The Becker–Tomes model therefore illustrates the difficulties of interpreting estimates of intergenerational persistence because inherited characteristics mean that intergenerational elasticities would be expected to take a non-zero value. In that case, how high is too high? Researchers have tried to answer this question by comparing intergenerational mobility between countries and regions and over time. The idea is that any intergenerational persistence that stems from endowments (for example, hereditary aspects) should be broadly constant across countries and localities. Thus, comparing international mobility in this way enables assessing which societies have relatively strong and which have relatively weak intergenerational persistence.

Comparisons of intergenerational elasticities across countries and localities

Figure 1 displays estimates of intergenerational elasticities for 16 countries, based on a literature survey conducted in 2013 [1] and updated in 2014. From that research, one estimate was chosen for each country. Selection was based on estimates obtained using the most comparable methods and cohorts. (One exception is the UK, whose estimate is an average from two studies.) Showing a range of estimates instead of selecting just one might have exaggerated the degree of uncertainty for countries for which there are more research studies. Additionally, it seems misleading to include estimates that are not comparable. In most cases, the selected estimates are based on data that have been averaged over several years. Where such estimates are not available, the two-sample instrumental variable method was used, and estimates were reduced by 0.75 to adjust for the potential upward bias of estimates derived using this method.

International estimates of
                        intergenerational elasticities vary considerably for cohorts born in the
                        1960s and 1970s

To give a sense of the reliability of the estimate chosen, the extent of statistical uncertainty associated with each estimate was also calculated. The degree of uncertainty is shown by the bars in Figure 1, which mark the 95% confidence interval (meaning that there is a 95% probability that the true value of the intergenerational elasticity is contained within the interval estimate). It is clear from Figure 1 that for some countries, particularly Australia, New Zealand, and the US, there is considerable uncertainty about whether the chosen estimate shows the true level of intergenerational elasticity. The reason for the greater uncertainty is that these estimates are drawn from very small samples. Despite the care taken in choosing the estimates, they may still generate controversy, as they depend in part on how the underlying research studies are interpreted. For example, the estimate for the UK displayed here differs from that in [8], and there has been recent disagreement over some new estimates for the US. Figure 1 relies on an older estimate of intergenerational persistence [4], which puts the US estimate shown here in the middle of the range of methodologically acceptable estimates.

Comparisons of intergenerational persistence have been used to draw powerful policy conclusions. For example, two studies have taken estimates of intergenerational persistence from the literature and plotted them against Gini coefficient measures of cross-sectional inequality at a particular time, as in the Illustration [2], [8]. The resulting Great Gatsby curve indicates that in societies with high levels of income inequality, the extent of intergenerational persistence is higher. US government advisor and academic economist Alan Krueger called this relationship “the Great Gatsby curve,” after the novel by F. Scott Fitzgerald depicting social stratification in American society.

Of course, as is frequently noted, correlation does not imply causality. A positive association between cross-sectional inequality (Gini coefficient) and intergenerational inequality does not mean that narrowing the income distribution will promote intergenerational mobility. There could be many other variables associated with inequality that could be driving this result. In addition, as implied by the previous discussion of the uncertainty surrounding these estimates, there will always be concerns that the estimates are not fully comparable.

**PROMPT 1**
According to the text on intergenerational persistence, who gave the Great Gatsby curve its name?
**PROMPT 2**
Shorten the paragraph of the text on intergenerational persistence that opens with "Comparisons of intergenerational persistence have been used" while keeping its main facts.
**PROMPT 3**
Print the part of the text on intergenerational persistence starting at "Of course, as" and ending at "not fully comparable.", word for word.
The items that come next have no connection to the text on intergenerational persistence.

**LISTED RECORDS**
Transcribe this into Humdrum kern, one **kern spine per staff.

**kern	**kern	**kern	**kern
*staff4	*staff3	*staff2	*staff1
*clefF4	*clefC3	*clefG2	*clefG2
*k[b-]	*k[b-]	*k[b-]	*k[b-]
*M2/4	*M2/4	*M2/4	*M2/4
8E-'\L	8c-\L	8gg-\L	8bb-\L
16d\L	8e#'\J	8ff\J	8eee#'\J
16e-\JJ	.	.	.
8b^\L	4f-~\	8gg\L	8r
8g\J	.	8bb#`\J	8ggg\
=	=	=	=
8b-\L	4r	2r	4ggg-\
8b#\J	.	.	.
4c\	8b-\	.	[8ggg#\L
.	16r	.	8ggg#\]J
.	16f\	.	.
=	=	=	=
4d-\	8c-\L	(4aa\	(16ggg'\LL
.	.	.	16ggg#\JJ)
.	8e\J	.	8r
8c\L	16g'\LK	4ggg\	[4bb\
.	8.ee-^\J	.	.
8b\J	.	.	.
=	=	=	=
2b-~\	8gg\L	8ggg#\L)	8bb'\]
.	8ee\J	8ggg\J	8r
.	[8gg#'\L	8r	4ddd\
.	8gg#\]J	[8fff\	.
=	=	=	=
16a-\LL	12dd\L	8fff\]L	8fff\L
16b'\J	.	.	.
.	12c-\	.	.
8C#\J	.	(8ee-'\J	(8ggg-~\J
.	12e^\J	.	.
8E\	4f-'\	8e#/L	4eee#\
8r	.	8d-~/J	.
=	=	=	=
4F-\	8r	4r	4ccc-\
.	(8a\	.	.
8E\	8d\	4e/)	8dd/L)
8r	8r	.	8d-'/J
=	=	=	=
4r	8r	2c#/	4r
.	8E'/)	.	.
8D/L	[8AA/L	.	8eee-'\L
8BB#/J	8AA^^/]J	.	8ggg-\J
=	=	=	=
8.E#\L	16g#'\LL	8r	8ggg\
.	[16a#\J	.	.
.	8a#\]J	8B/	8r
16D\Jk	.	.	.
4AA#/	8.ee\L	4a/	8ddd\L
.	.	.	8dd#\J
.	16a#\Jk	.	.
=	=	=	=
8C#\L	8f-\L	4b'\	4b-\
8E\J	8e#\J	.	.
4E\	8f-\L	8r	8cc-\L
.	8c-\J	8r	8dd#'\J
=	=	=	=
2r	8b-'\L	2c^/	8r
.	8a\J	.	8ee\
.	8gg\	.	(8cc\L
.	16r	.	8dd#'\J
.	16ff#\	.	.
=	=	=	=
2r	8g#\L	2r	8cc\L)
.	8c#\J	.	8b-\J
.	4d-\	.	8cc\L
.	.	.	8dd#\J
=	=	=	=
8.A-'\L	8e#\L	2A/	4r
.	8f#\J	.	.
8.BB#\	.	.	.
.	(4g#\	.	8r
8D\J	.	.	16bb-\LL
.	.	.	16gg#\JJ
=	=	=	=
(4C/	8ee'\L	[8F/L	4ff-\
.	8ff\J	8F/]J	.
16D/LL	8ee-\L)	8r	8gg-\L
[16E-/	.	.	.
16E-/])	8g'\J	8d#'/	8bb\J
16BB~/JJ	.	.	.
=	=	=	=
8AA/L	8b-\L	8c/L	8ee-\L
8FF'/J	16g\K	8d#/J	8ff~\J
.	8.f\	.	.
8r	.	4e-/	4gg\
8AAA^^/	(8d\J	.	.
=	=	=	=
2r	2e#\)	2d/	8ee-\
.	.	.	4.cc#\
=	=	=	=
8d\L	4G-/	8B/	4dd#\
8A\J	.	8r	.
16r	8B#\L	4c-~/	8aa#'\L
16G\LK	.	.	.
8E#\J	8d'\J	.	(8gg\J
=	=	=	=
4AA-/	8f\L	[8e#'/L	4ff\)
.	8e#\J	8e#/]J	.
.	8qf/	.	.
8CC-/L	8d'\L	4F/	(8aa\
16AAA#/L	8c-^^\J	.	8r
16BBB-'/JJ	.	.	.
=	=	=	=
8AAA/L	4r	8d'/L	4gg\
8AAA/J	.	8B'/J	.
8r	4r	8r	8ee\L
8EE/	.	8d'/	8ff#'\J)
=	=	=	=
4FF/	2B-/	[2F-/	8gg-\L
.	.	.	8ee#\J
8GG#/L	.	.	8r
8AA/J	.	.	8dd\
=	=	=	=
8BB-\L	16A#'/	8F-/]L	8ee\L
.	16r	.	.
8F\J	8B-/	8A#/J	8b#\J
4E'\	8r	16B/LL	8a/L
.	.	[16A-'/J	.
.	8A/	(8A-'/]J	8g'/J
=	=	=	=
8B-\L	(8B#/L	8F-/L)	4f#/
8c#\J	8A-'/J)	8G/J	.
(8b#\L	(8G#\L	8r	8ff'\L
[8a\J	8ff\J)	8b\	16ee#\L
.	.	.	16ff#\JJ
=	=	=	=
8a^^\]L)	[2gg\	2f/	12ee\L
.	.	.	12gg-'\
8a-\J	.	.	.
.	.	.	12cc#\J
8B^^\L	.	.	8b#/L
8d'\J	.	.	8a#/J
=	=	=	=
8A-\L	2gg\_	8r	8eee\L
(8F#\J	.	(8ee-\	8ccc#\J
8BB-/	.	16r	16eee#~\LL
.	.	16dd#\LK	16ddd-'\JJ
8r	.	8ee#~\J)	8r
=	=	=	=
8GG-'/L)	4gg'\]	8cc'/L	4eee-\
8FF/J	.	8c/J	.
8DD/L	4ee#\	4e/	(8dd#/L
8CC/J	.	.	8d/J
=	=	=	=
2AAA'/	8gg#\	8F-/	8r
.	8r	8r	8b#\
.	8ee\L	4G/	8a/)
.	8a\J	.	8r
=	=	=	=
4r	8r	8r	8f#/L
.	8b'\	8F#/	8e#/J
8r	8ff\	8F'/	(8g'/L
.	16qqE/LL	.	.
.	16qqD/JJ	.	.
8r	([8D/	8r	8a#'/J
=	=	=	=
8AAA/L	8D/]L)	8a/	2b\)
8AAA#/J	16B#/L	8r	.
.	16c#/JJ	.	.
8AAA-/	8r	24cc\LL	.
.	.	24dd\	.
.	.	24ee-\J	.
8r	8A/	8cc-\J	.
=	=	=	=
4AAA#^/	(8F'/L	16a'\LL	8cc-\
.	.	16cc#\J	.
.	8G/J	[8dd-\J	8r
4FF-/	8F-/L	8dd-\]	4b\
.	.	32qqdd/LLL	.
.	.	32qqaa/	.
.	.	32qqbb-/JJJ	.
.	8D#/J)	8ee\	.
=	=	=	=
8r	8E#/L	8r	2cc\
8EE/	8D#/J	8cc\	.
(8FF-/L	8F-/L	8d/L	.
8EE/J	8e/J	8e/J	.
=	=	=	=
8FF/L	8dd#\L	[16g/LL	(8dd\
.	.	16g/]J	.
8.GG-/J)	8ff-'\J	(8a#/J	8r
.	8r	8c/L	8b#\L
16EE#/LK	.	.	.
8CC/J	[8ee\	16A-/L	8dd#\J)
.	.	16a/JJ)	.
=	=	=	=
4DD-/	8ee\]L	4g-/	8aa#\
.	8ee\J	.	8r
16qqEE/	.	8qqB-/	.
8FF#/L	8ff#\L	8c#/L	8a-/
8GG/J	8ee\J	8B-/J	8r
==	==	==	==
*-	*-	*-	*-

**CORRECT RESULT 1**
Alan Krueger, a US government advisor and academic economist.

**CORRECT RESULT 2**
Comparisons of intergenerational persistence have supported strong policy conclusions. Two studies plotted persistence estimates from the literature against Gini coefficients of cross-sectional inequality. The result, the Great Gatsby curve, shows higher intergenerational persistence in societies with greater income inequality. Alan Krueger, a US government advisor and academic economist, named it after F. Scott Fitzgerald's novel about social stratification in American society.

**CORRECT RESULT 3**
Of course, as is frequently noted, correlation does not imply causality. A positive association between cross-sectional inequality (Gini coefficient) and intergenerational inequality does not mean that narrowing the income distribution will promote intergenerational mobility. There could be many other variables associated with inequality that could be driving this result. In addition, as implied by the previous discussion of the uncertainty surrounding these estimates, there will always be concerns that the estimates are not fully comparable.